**INPUT DATA:**
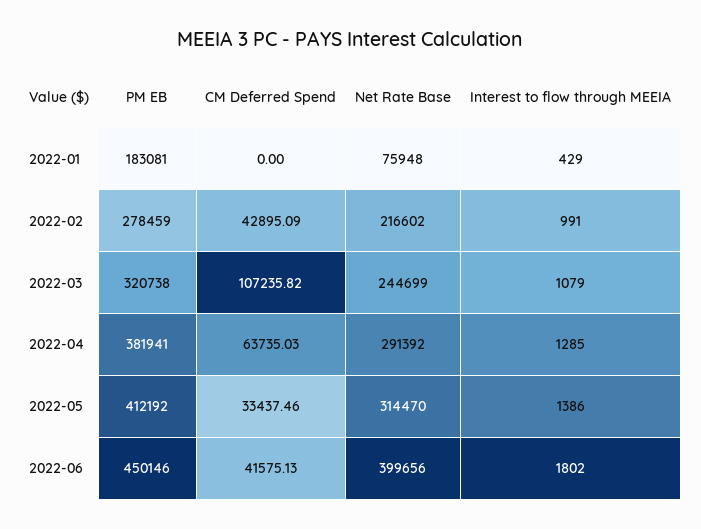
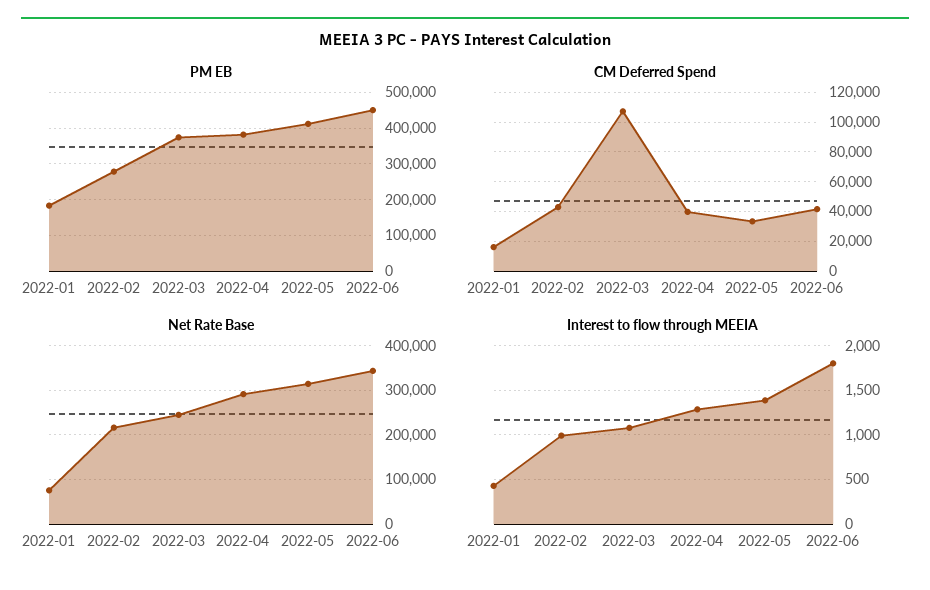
  {
    "PM EB": {
      "2022-01": 183081,
      "2022-02": 278459,
-     "2022-03": 320738,
+     "2022-03": 380000,
      "2022-04": 381941,
      "2022-05": 412192,
      "2022-06": 450146
    },
    "CM Deferred Spend": {
-     "2022-01": 0,
+     "2022-01": 15000,
      "2022-02": 42895.09,
      "2022-03": 107235.82,
-     "2022-04": 63735.03,
+     "2022-04": 40000,
      "2022-05": 33437.46,
      "2022-06": 41575.13
    },
    "Net Rate Base": {
      "2022-01": 75948,
      "2022-02": 216602,
      "2022-03": 244699,
      "2022-04": 291392,
      "2022-05": 314470,
-     "2022-06": 399656
+     "2022-06": 340000
    },
    "Interest to flow through MEEIA": {
      "2022-01": 429,
      "2022-02": 991,
      "2022-03": 1079,
      "2022-04": 1285,
      "2022-05": 1386,
      "2022-06": 1802
    }
  }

**WORK TO BE COMPLETED:**
Output the data verbatim, images excluded.

**RESPONSE TO THIS EXERCISE:**
  {
    "PM EB": {
      "2022-01": 183081,
      "2022-02": 278459,
-     "2022-03": 320738,
+     "2022-03": 380000,
      "2022-04": 381941,
      "2022-05": 412192,
      "2022-06": 450146
    },
    "CM Deferred Spend": {
-     "2022-01": 0,
+     "2022-01": 15000,
      "2022-02": 42895.09,
      "2022-03": 107235.82,
-     "2022-04": 63735.03,
+     "2022-04": 40000,
      "2022-05": 33437.46,
      "2022-06": 41575.13
    },
    "Net Rate Base": {
      "2022-01": 75948,
      "2022-02": 216602,
      "2022-03": 244699,
      "2022-04": 291392,
      "2022-05": 314470,
-     "2022-06": 399656
+     "2022-06": 340000
    },
    "Interest to flow through MEEIA": {
      "2022-01": 429,
      "2022-02": 991,
      "2022-03": 1079,
      "2022-04": 1285,
      "2022-05": 1386,
      "2022-06": 1802
    }
  }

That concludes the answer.